Pete sighed and ran water over her cigarette to extinguish it. "All right. Back in an hour."

Chapter Fourteen

The address belonged to a set of flats thin and sooty as a Victorian chimney sweep. The crinkled moon face of an old woman stared at Pete from the second floor before a sad floral-sprigged curtain twitched shut.

Pete climbed five flights that smelled of smoke and too many cabbage dinners until she found the door to number 57. She'd expected a shriveled old man, a gnome with a Gandalf hairdo and a sage twinkle in his eye, so the large Rastafarian who opened the door raised her eyebrow. Just a little, though.

He looked Pete up and down, flashing a gold front tooth. "May I 'elp you?"

"I…" said Pete. Then, with a thrust of her chin, "Jack Winter sent me."

"Jack Winter," said the Rasta. It came out soft and heavy with thought. Jahck. Pete desperately hoped that the man wasn't someone Jack had managed to get after him during the time he'd been away.

"He asked me to get some books for him," Pete elaborated. "And a briefcase."

A grin split the Rasta's face. "You much more beautiful than the last one who come around on Jack Winter's orders, miss. Come you in."

Pete stepped over the threshold, feeling inexplicably comfortable when she did so. The flat was spare of furniture and had only one rag rug on the scarred floor. The narrow windows were leaded and let in a weak trickle of light. What the flat did have was a proliferation of oddities that would cause P. T. Barnum to spasm with joy—jars and boxes on the wall-to-wall cases, books piled to Pete's chin in the corner, books on every surface, along with rows and rows of vinyl records and an old '78 turntable. Connor had listened to Elton John's early albums on his. It was in the hospital room when he died, needle ready to drop on "Goodbye, Yellow Brick Road."

"What he send you for? You want tea maybe, and a sausage roll?" asked the Rasta, peering at Pete around the doorjamb leading deeper into the flat.

"No, no, thank you," she said. "In a bit of a hurry, you know."

"Have your look, then." He gestured at the bookshelves. "I have business to attend to."

"I… well, thanks," Pete called as she heard a door close deeper in the flat. After a moment a luxurious scent, dark and secret-tinged as a lover's trysting place under ancient trees, drifted into the main room.

Pete found the books easily enough, and after digging through a pile of LPs on the bookcase found a scratched copy of Dark Side of the Moon.
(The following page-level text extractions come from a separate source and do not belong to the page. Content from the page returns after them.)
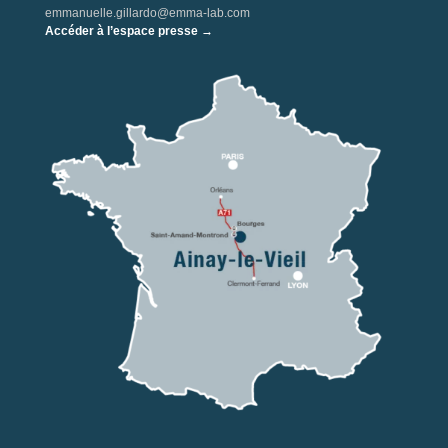
emmanuelle.gillardo@emma-lab.com
Accéder à l’espace presse →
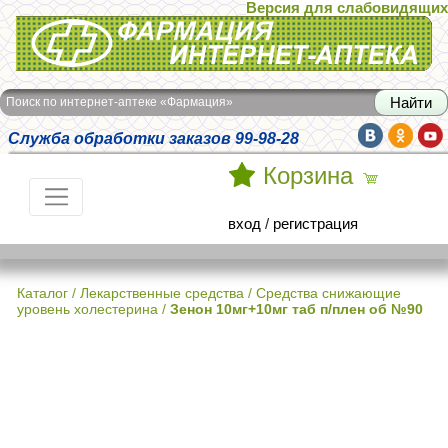
Версия для слабовидящих
Интернет-аптека Фармация
Поиск по интернет-аптеке «Фармация»
Служба обработки заказов 99-98-28
Корзина
вход
/
регистрация
Каталог
/
Лекарственные средства
/
Средства снижающие
уровень холестерина
/
Зенон 10мг+10мг таб п/плен об №90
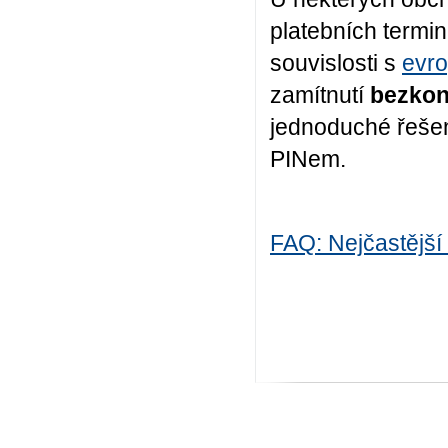
platebních termi
souvislosti s
evr
zamítnutí
bezkon
jednoduché řešení
PINem.
FAQ: Nejčastější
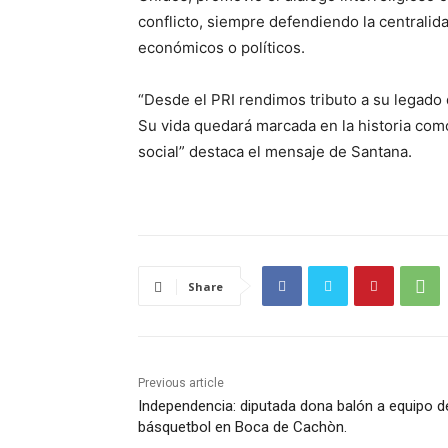
conflicto, siempre defendiendo la centrali
económicos o políticos.
“Desde el PRI rendimos tributo a su legado 
Su vida quedará marcada en la historia como
social” destaca el mensaje de Santana.
Share
Previous article
Independencia: diputada dona balón a equipo d
básquetbol en Boca de Cachòn.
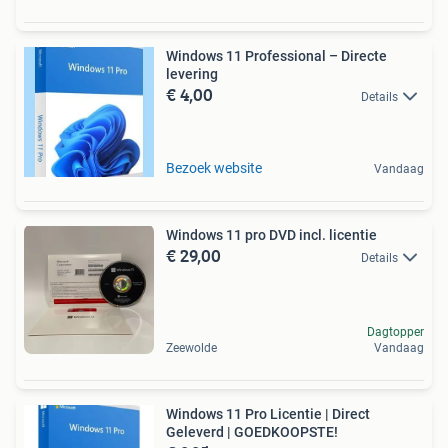
Windows 11 Professional – Directe
levering
€ 4,00
Details
Bezoek website
Vandaag
Windows 11 pro DVD incl. licentie
€ 29,00
Details
Dagtopper
Zeewolde
Vandaag
Windows 11 Pro Licentie | Direct
Geleverd | GOEDKOOPSTE!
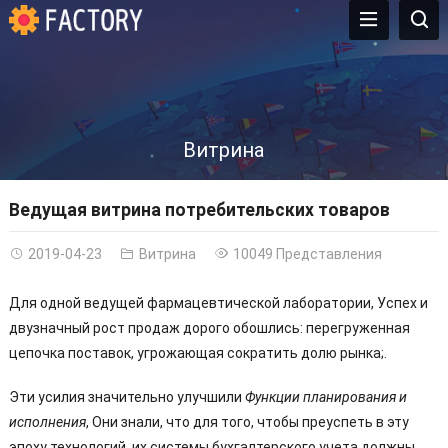
Витрина
Ведущая витрина потребительских товаров
2019-04-23
Витрина
10049 Представления
Для одной ведущей фармацевтической лаборатории, Успех и
двузначный рост продаж дорого обошлись: перегруженная
цепочка поставок, угрожающая сократить долю рынка;.
Эти усилия значительно улучшили
Функции планирования и
исполнения
, Они знали, что для того, чтобы преуспеть в эту
эпоху технологий, их системы бухгалтерского учета должны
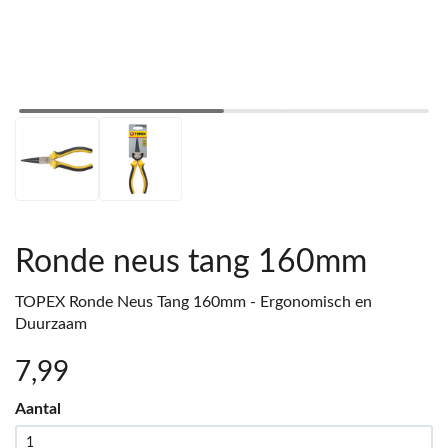
Ronde neus tang 160mm
TOPEX Ronde Neus Tang 160mm - Ergonomisch en
Duurzaam
7
,99
Aantal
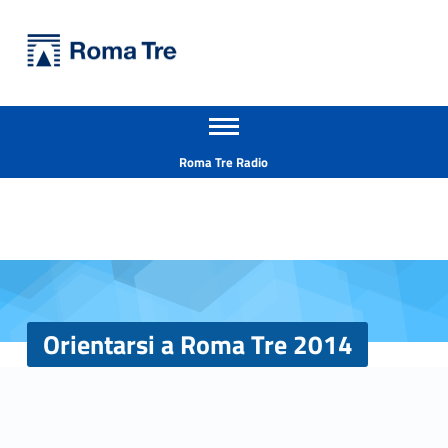
Primary Menu
Università Roma Tre
Orientarsi a Roma Tre 2014 - Università Roma Tre
Apri il menu secondario
L’Università degli Studi Roma Tre è un’università giovane e per giovani, è nata nel 1992 ed è rapidamente cresciuta sia in termini di studenti che di corsi di studio offerti. Sono attivi 13 dipartimenti che offrono corsi di Laurea, Laurea magistrale, Master, Corsi di perfezionamento, Dottorati di ricerca e Scuole di specializzazione
Header info sidebar
Roma Tre Radio
Orientarsi a Roma Tre 2014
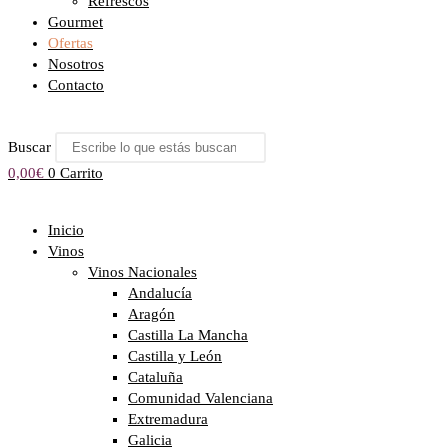
Refrescos
Gourmet
Ofertas
Nosotros
Contacto
Buscar
0,00
€
0
Carrito
Inicio
Vinos
Vinos Nacionales
Andalucía
Aragón
Castilla La Mancha
Castilla y León
Cataluña
Comunidad Valenciana
Extremadura
Galicia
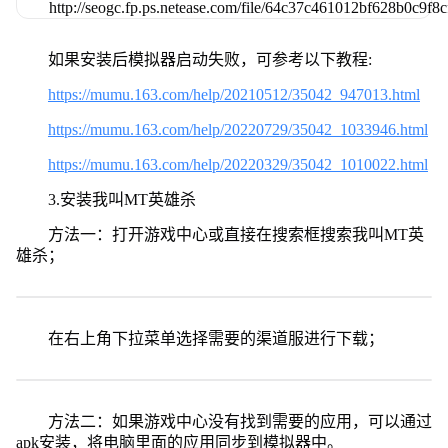
如果安装后模拟器启动失败，可参考以下教程:
https://mumu.163.com/help/20210512/35042_947013.html
https://mumu.163.com/help/20220729/35042_1033946.html
https://mumu.163.com/help/20220329/35042_1010022.html
3.安装我叫MT英雄杀
方法一：打开游戏中心或直接在搜索框搜索我叫MT英
雄杀；
在右上角下拉菜单选择需要的渠道服进行下载；
方法二：如果游戏中心没有找到需要的应用，可以通过
apk安装，将电脑里面的应用同步到模拟器中。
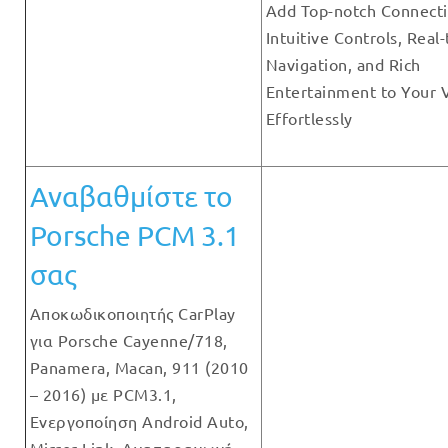
Add Top-notch Connecti
Intuitive Controls, Real
Navigation, and Rich
Entertainment to Your 
Effortlessly
Αναβαθμίστε το
Porsche PCM 3.1
σας
Αποκωδικοποιητής CarPlay
για Porsche Cayenne/718,
Panamera, Macan, 911 (2010
– 2016) με PCM3.1,
Ενεργοποίηση Android Auto,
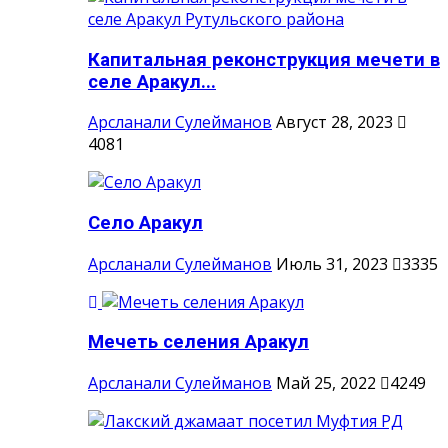
Капитальная реконструкция мечети в
селе Аракул...
Арсланали Сулейманов
Август 28, 2023
4081
Село Аракул
Арсланали Сулейманов
Июль 31, 2023
3335
Мечеть селения Аракул
Арсланали Сулейманов
Май 25, 2022
4249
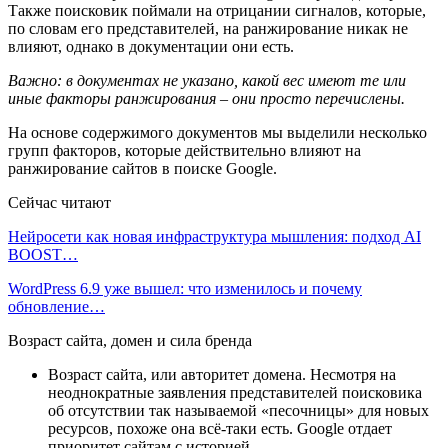
Также поисковик поймали на отрицании сигналов, которые,
по словам его представителей, на ранжирование никак не
влияют, однако в документации они есть.
Важно: в документах не указано, какой вес имеют те или
иные факторы ранжирования – они просто перечислены.
На основе содержимого документов мы выделили несколько
групп факторов, которые действительно влияют на
ранжирование сайтов в поиске Google.
Сейчас читают
Нейросети как новая инфраструктура мышления: подход AI
BOOST…
WordPress 6.9 уже вышел: что изменилось и почему
обновление…
Возраст сайта, домен и сила бренда
Возраст сайта, или авторитет домена. Несмотря на
неоднократные заявления представителей поисковика
об отсутствии так называемой «песочницы» для новых
ресурсов, похоже она всё-таки есть. Google отдает
приоритет сайтам с историей.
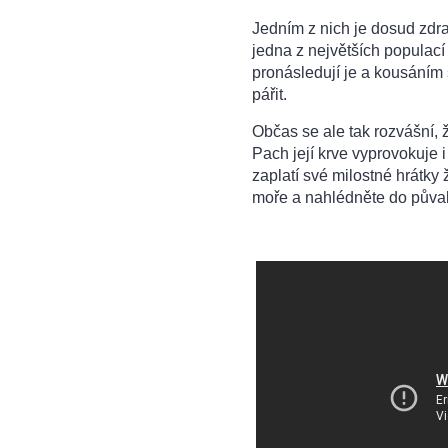
Jedním z nich je dosud zdra
jedna z největších populací
pronásledují je a kousáním 
pářit.
Občas se ale tak rozvášní,
Pach její krve vyprovokuje i
zaplatí své milostné hrátky
moře a nahlédněte do půvab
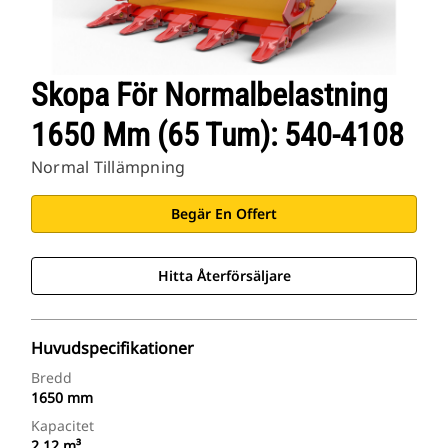
Skopa För Normalbelastning
1650 Mm (65 Tum): 540-4108
Normal Tillämpning
Begär En Offert
Hitta Återförsäljare
Huvudspecifikationer
Bredd
1650 mm
Kapacitet
2.12 m³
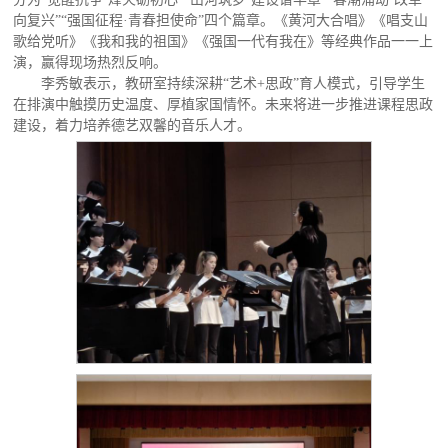
向复兴”“强国征程·青春担使命”四个篇章。《黄河大合唱》《唱支山
歌给党听》《我和我的祖国》《强国一代有我在》等经典作品一一上
演，赢得现场热烈反响。
李秀敏表示，教研室持续深耕“艺术+思政”育人模式，引导学生
在排演中触摸历史温度、厚植家国情怀。未来将进一步推进课程思政
建设，着力培养德艺双馨的音乐人才。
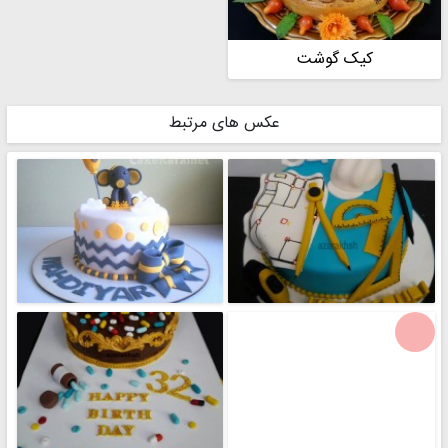
کیک گوشت
عکس های مرتبط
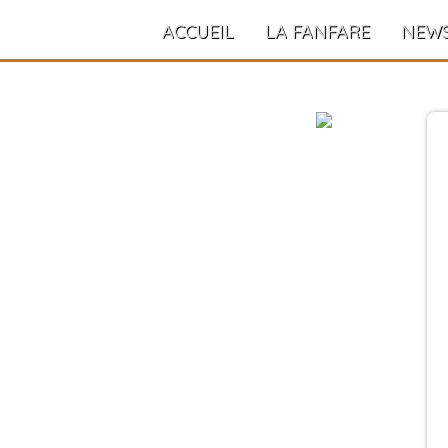
ACCUEIL
LA FANFARE
NEW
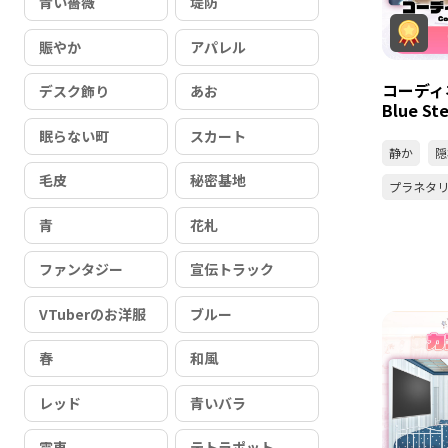
青い薔薇
堤防
賑やか
アパレル
コーディ
デスク飾り
あお
Blue 
眠らない町
スカート
静か
隠
毛皮
秘密基地
プラネタ
青
花札
ファンタジー
宣伝トラック
VTuberのお洋服
ブルー
春
和風
レッド
青いバラ
電車
テトラポット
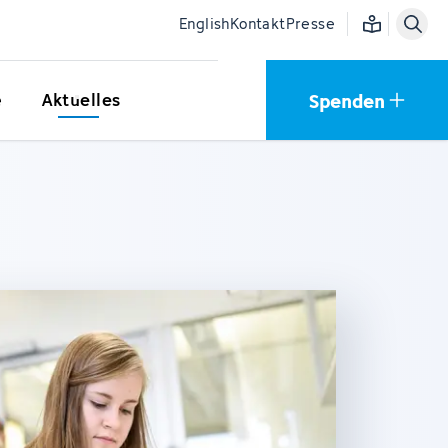
Einfache Sprac
English
Kontakt
Presse
Spenden
e
Aktuelles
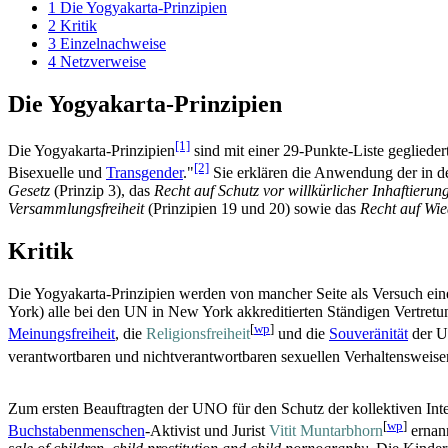
1
Die Yogyakarta-Prinzipien
2
Kritik
3
Einzelnachweise
4
Netzverweise
Die Yogyakarta-Prinzipien
[1]
Die Yogyakarta-Prinzipien
sind mit einer 29-Punkte-Liste geglieder
[2]
Bisexuelle und
Transgender
."
Sie erklären die Anwendung der in de
Gesetz
(Prinzip 3), das
Recht auf Schutz vor will­kürlicher Inhaftierun
Versammlungs­freiheit
(Prinzipien 19 und 20) sowie das
Recht auf Wie
Kritik
Die Yogyakarta-Prinzipien werden von mancher Seite als Versuch ein
York) alle bei den UN in New York akkreditierten Ständigen Vertretun
[
wp
]
Meinungsfreiheit
, die
Religionsfreiheit
und die
Souveränität
der UN
verantwortbaren und nicht­verantwortbaren sexuellen Verhaltens­weise
Zum ersten Beauftragten der UNO für den Schutz der kollektiven In
[
wp
]
Buchstabenmenschen
-Aktivist und Jurist
Vitit Muntarbhorn
ernann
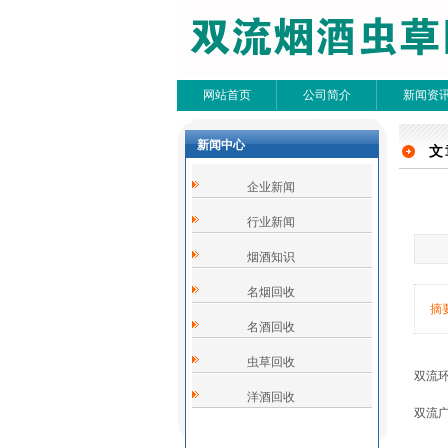
网站首页
公司简介
新闻资
新闻中心
文
文
企业新闻
共0条
行业新闻
烟酒知识
名烟回收
摘
名酒回收
虫草回收
双流
洋酒回收
双流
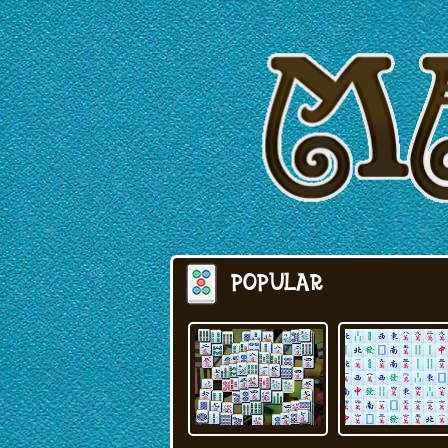
POPULAR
Behind it, sitting dusty and patient as a faithful retainer on the shelf, was a plain black briefcase. Something rattled like knucklebones when Pete picked it up, and she decided not to get unduly curious until she had her privacy.

She straightened up and found herself face-to-face with a head in a jar. It looked like it had been in the jar for at least a hundred years. The skin was sallow and pickled, and the eyes gazed at nothing through their cataract film. "You bloody owe me, Jack," Pete muttered. She shouted, "Got everything, thanks!" to the silent flat. No one answered before she took her leave, but she could swear the head was grinning at her.